In the spring of 1885, during the Panama crisis of 1885, McCalla led an expeditionary force of 750 seamen and marines which landed at Panama to protect American treaty rights when the revolution there threatened to block transit across the isthmus.

As commanding officer of USS Marblehead, from September 11, 1897 to September 16, 1898, he took part in the blockade of Cuba and was responsible for the cutting of submarine cables linking Cienfuegos with the outside world, thus isolating the Spanish garrison there, in May 1898. In June 1898, he led the invasion of Guantánamo Bay.

While in command of Newark during the Boxer Rebellion two years later, he was cited for conspicuous gallantry in battle as he led a force of sailors from Tianjin to Beijing.

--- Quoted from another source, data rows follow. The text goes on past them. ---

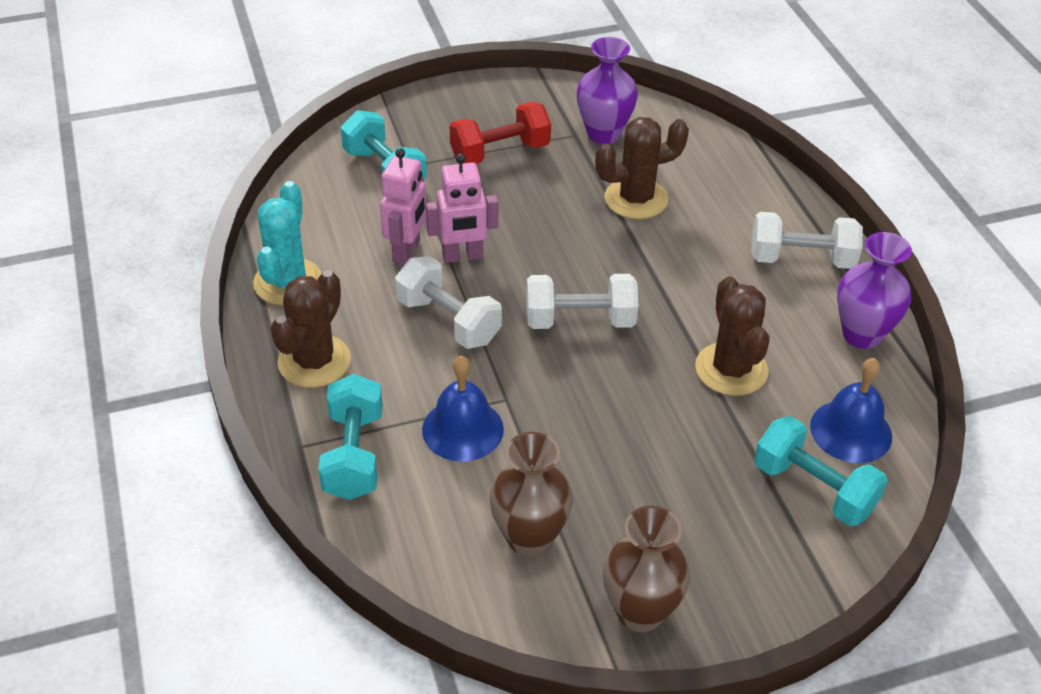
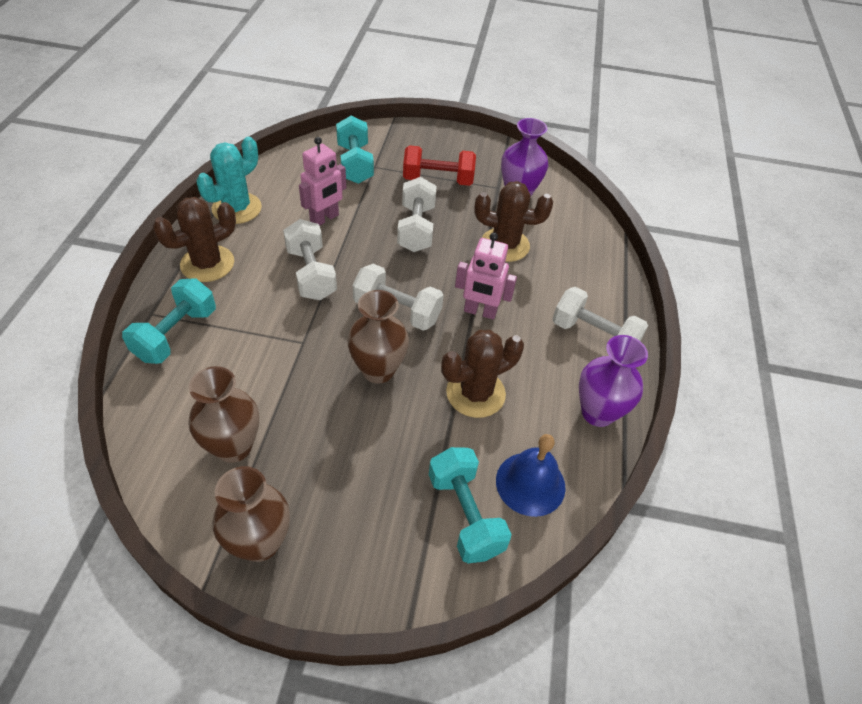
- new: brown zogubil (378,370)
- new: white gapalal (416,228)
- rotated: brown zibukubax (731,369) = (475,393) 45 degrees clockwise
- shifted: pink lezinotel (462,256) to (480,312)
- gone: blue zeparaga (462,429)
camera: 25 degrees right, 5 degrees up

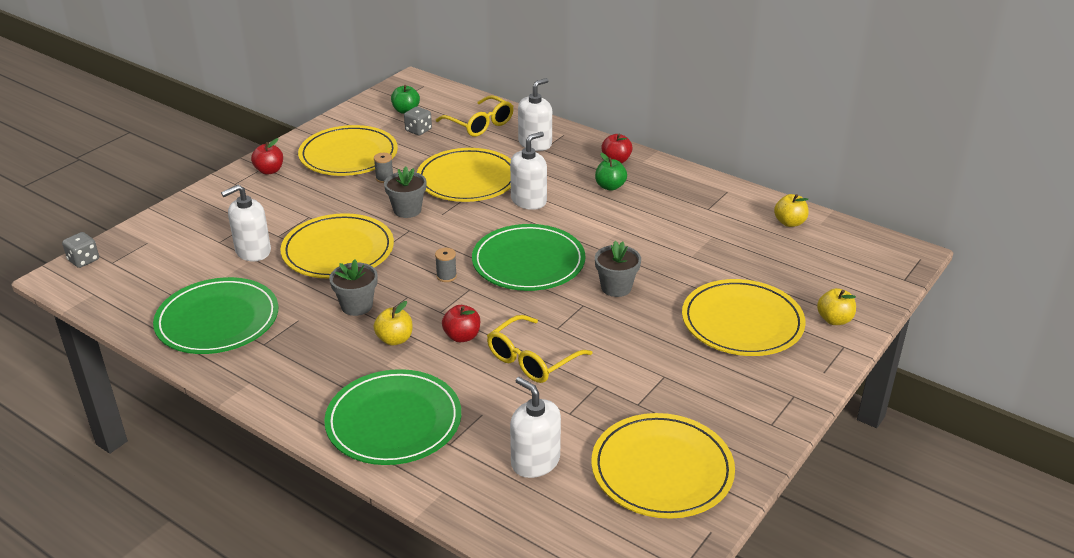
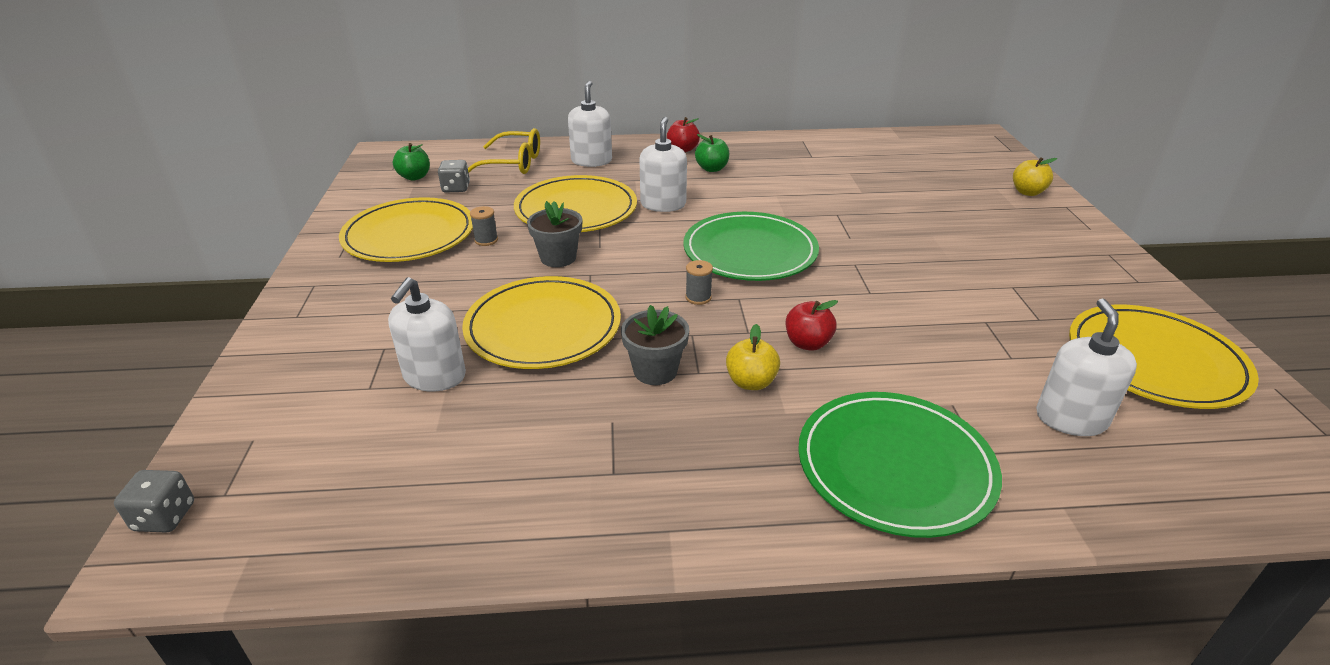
- rotated: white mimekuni (535,461) = (1071,418) 90 degrees clockwise
- gone: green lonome (217,320)
- gone: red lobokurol (269,171)
- gone: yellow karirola (531,359)
- gone: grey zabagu (616,287)
- gone: yellow lonome (742,322)
- gone: yellow lobokurol (789,222)
camera: 40 degrees left, 0 degrees up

McCalla's force of 112 men spearheaded an international column, under British Admiral Sir Edward Seymour, which was attempting to fight its way to the aid of foreign legations under siege at Tianjin. In the course of the battle at Hsiku Arsenal, McCalla, along with 25 of his force, was wounded; five were killed. See Seymour Expedition, China 1900.

Commissioned rear admiral October 11, 1903, and entered on the retired list June 19, 1906, McCalla died on May 6, 1910, at Santa Barbara, California, and was buried in Arlington National Cemetery.

==Awards==
- Sampson Medal
- Civil War Campaign Medal
- Spanish Campaign Medal
- Philippine Campaign Medal
- China Relief Expedition Medal

==Memberships==
In 1898 he was elected as a veteran companion of the New York Commandery of the Military Order of Foreign Wars. He was also a veteran companion of the Illinois Commandery of the Military Order of the Loyal Legion of the United States, vice president of the Military Order of the Dragon and a member of the Grand Army of the Republic.

==Namesakes==
Two US Navy ships were named USS McCalla in his honor. McCalla Field and McCalla Hill at Naval Station Guantanamo Bay are named after him as well.